You can directly configure remote sampling policies in the Tracing Analysis console without the need to modify the code.

Background information

Sampling refers to the process in which partial data is sampled from all the collected trace data for analysis. Jaeger makes sampling decisions to sample data or not. Jaeger can implement sampling in the following stages:

  • Before a visit: Jaeger can implement sampling before a user visits a service.
  • After a visit: Jaeger can implement sampling after a user visits a service or while a user is visiting a service.

Sampling process

In this example, the following call process is used: A > B > C. In this process, Service A calls Service B and Service B calls Service C. Service A is the head node of the process. If Service A receives a request that contains no trace data, the Jaeger tracer starts a new trace.

  1. The Jaeger tracer creates a random trace ID for Service A, Service B, and Service C. Then, Jaeger makes a sampling decision based on the current sampling policy.
  2. The sampling decision is sent to Service B and Service C along with the request. The two services then make no sampling decision but accept the sampling decision of the head node Service A.

This way, all the spans are recorded at the backend. If each service makes its own sampling decision, you may have difficulty in obtaining complete trace data for service calls at the backend.
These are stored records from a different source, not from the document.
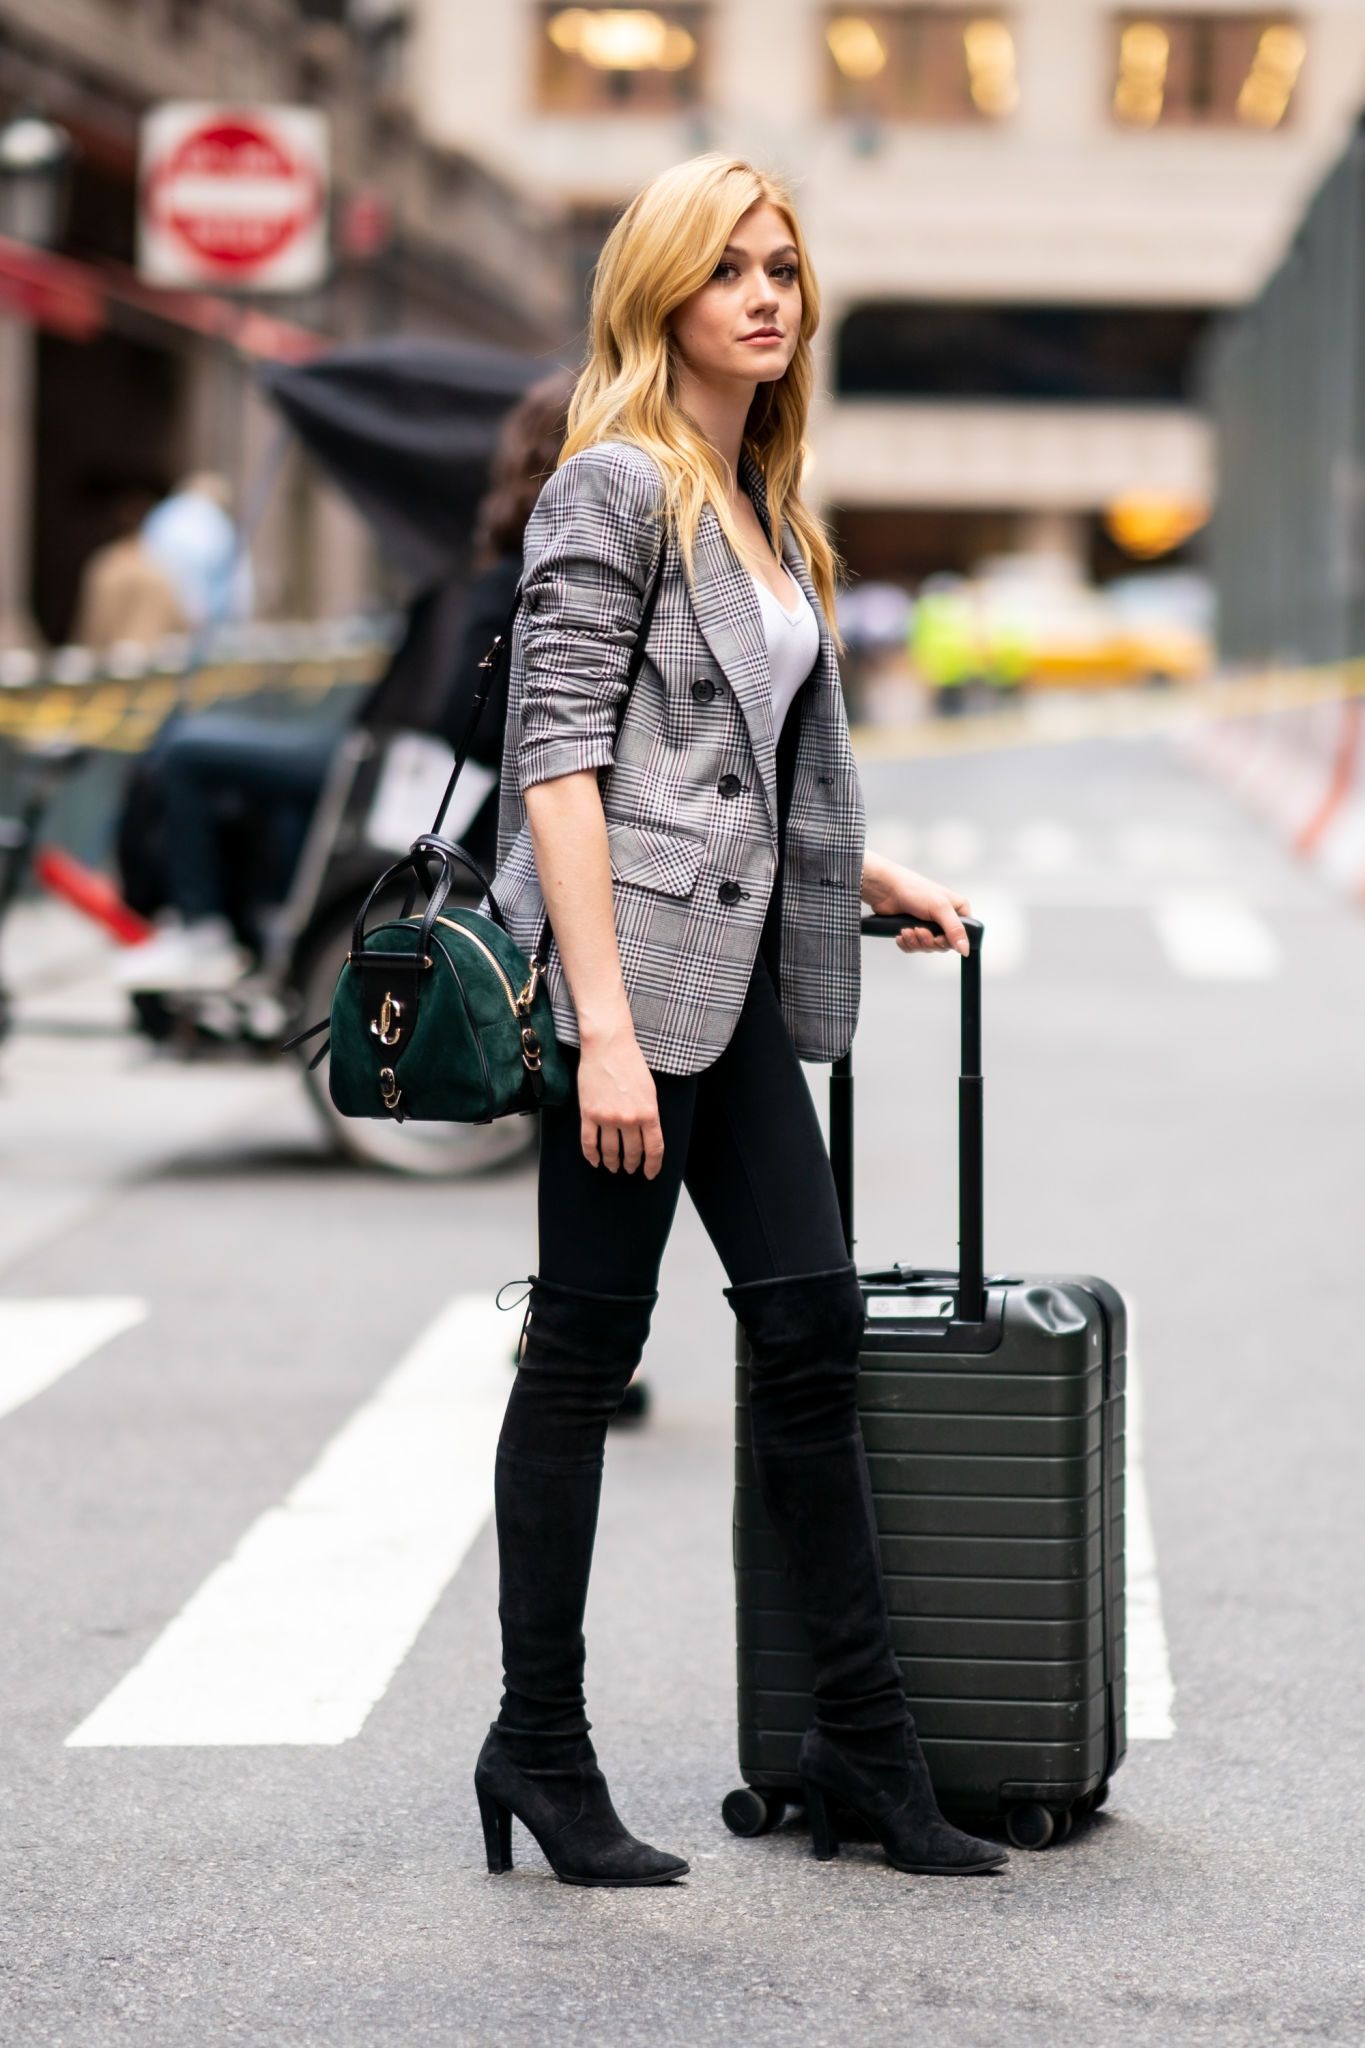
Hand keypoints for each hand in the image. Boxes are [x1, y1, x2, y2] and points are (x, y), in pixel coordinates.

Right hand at [576, 1021, 664, 1177]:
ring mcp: (607, 1118)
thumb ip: (649, 1114)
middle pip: (632, 1152)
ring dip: (613, 1163)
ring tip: (614, 1167)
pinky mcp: (589, 1114)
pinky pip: (589, 1143)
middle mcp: (629, 1119)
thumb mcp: (650, 1090)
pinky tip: (595, 1161)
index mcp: (649, 1113)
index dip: (653, 1165)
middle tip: (630, 1169)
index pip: (654, 1149)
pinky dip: (592, 1156)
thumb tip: (646, 1135)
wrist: (608, 1046)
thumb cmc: (631, 1063)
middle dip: (632, 1164)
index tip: (650, 1173)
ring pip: (611, 1151)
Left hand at [862, 852, 971, 957]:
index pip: (963, 936)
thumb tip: (965, 949)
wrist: (885, 889)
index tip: (938, 938)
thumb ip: (955, 929)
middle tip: (919, 930)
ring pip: (928, 947)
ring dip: (916, 941)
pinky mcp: (913, 931)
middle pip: (943, 945)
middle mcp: (944, 918)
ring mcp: (928, 925)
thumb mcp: (940, 908)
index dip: (950, 941)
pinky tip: (901, 932)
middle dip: (928, 941)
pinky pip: (914, 948)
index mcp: (957, 910)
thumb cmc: (914, 889)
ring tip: (907, 929)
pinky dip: (907, 943)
Note Only the sampling policy of the head node takes effect. Assume that you have configured sampling policies for Service A, Service B, and Service C:
  • If the service call is in the sequence of A > B > C, only the sampling policy of Service A takes effect.
  • If the service call is in the sequence of B > C > A, only the sampling policy of Service B takes effect.

Configure the client

When you create a Tracer object, you must set the sampling type to remote and set the endpoint that is used for sampling to the sampling endpoint of Tracing Analysis. For more information, see Use Jaeger to report Java application data. You can obtain the sampling endpoint of Tracing Analysis by modifying the endpoint that is obtained from the console:

  • Replace /api/traces with /api/sampling.
  • Omit http://.
For example, the original endpoint is:
http://tracing-analysis-dc-hz.aliyuncs.com/adapt_******_******/api/traces
The sampling endpoint is:
tracing-analysis-dc-hz.aliyuncs.com/adapt_******_******/api/sampling

Sample code:

 io.jaegertracing.Configuration config = new io.jaegertracing.Configuration("your application name");
config.withSampler(new Configuration.SamplerConfiguration().withType("remote")
.withManagerHostPort("tracing-analysis-dc-hz.aliyuncs.com/adapt_ao123458@abcdefg_ao123458@fghijklm/api/sampling")
.withParam(0.1));
Note If you configured remote sampling policies on the client but have not configured sampling policies on the server, the system samples data at the fixed sampling proportion of 0.001 (0.1%).

Configure the server

You must configure the client before you can configure sampling policies on the server. Your configuration on the server takes effect on all the Jaeger clients where remote sampling policies are configured.

Procedure

  1. Log on to the Tracing Analysis console.
  2. In the left-side navigation pane, click Cluster Configurations. On the Cluster Configurations page, click the Sampling upload tab.
Sampling policy levels
  • default_strategy: the default sampling policy, which is required. The default sampling policy includes the shared per-operation policies that apply to all the services that are excluded from the configuration and have no sampling policies at the service or span level.
  • service_strategies: the sampling policies at the service level. This policy level is optional.
  • operation_strategies: the sampling policies at the span level. This policy level is optional.
Sampling policy types
  • Sampling by proportion: applies to the default_strategy, service_strategies, and operation_strategies levels.
  • Sampling by speed: applies to the default_strategy and service_strategies levels.

Example:

{
  "service_strategies": [
    {
      "service": "foo",
      "type": "probabilistic",
      "param": 0.8,
      "operation_strategies": [
        {
          "operation": "op1",
          "type": "probabilistic",
          "param": 0.2
        },
        {
          "operation": "op2",
          "type": "probabilistic",
          "param": 0.4
        }
      ]
    },
    {
      "service": "bar",
      "type": "ratelimiting",
      "param": 5
    }
  ],
  "default_strategy": {
    "type": "probabilistic",
    "param": 0.5,
    "operation_strategies": [
      {
        "operation": "/health",
        "type": "probabilistic",
        "param": 0.0
      },
      {
        "operation": "/metrics",
        "type": "probabilistic",
        "param": 0.0
      }
    ]
  }
}
In the example:
  • Data of the foo service is sampled at a sampling proportion of 0.8. However, data of the op1 span is sampled at a sampling proportion of 0.2 and data of the op2 span is sampled at a sampling proportion of 0.4.
  • Data of all the spans of the bar service is sampled at the speed of five traces per second.
  • Data of other services is sampled at a sampling proportion of 0.5, as specified by the default_strategy level.
In addition, in this example, the sampling proportion 0 is used to disable the tracing of the /health and /metrics spans for all services.